Manpower issues are outside of the formal remit of MDDUS but we meet regularly with the British Medical Association to address medico-legal matters that both organisations have an interest in. We know that our members are expressing feelings of exhaustion and fear of regulatory investigation into actions that are compromised through no fault of their own. In that context we have maintained dialogue with the General Medical Council and General Dental Council throughout the pandemic. In particular we welcome the regulators’ aspirations to retain a memory of the pandemic so that when complaints are raised in a more sterile and calm environment, potentially several years later, the full impact and the difficult circumstances under which clinical decisions were made, (with guidelines changing on a frequent and regional basis) will be remembered.

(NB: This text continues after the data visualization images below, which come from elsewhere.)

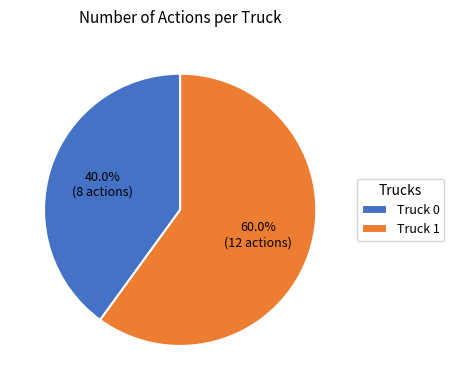

Rank the categories by value from lowest to highest.

Truck 0, Truck 1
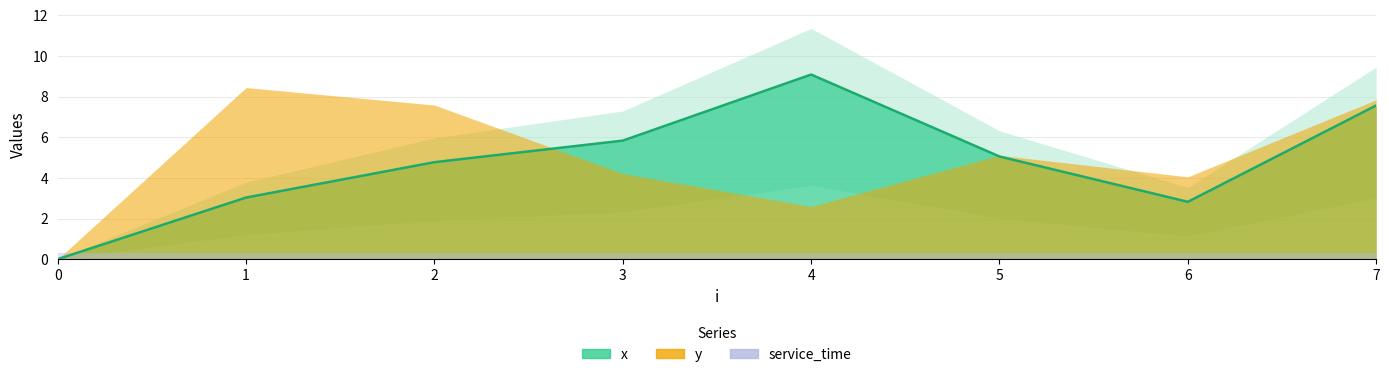

True or false: y and service_time cross at least once.

False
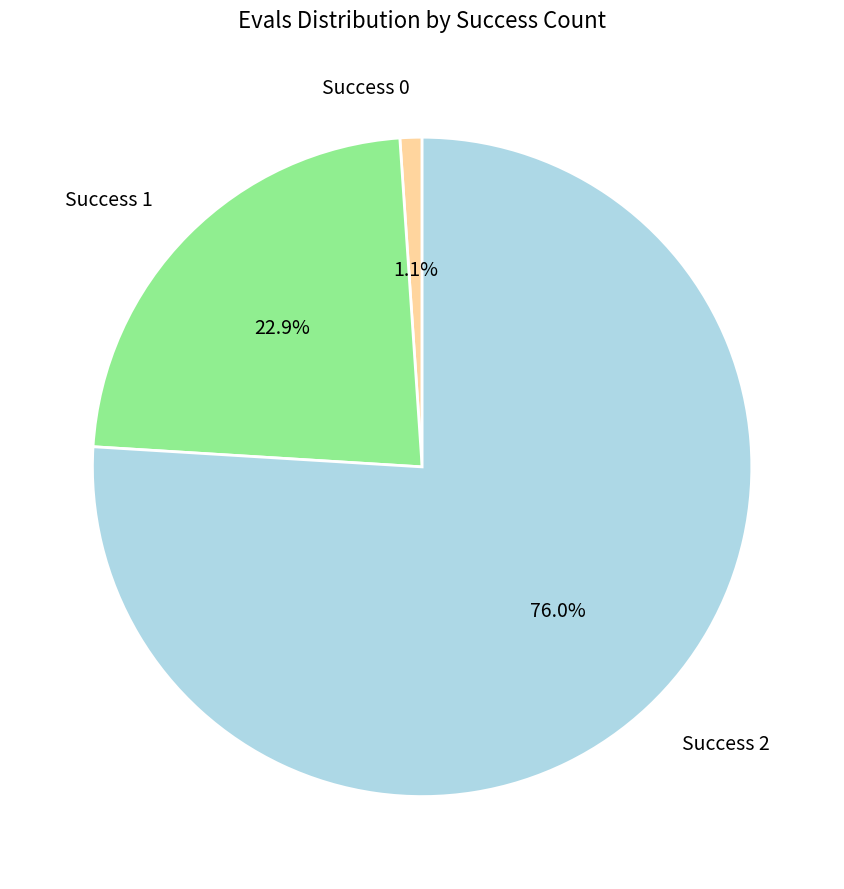

What is the largest slice in the pie chart?

Success 2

MDDUS has called on the Department of Health and Social Care and the Ministry of Justice to commission an independent, expert advisory report with recommendations and guidance for ministers, the judiciary, regulators, NHS employers and Ombudsmen that ensures we can plan well now for the aftermath of the pandemic.
The expert report would issue guidance on:
To that end we would ask this Inquiry to support the retention of that memory and ensure that retrospective decisions made in due course are balanced and properly bench-marked, thereby minimising the mental stress and impact upon health professionals both now and in the future.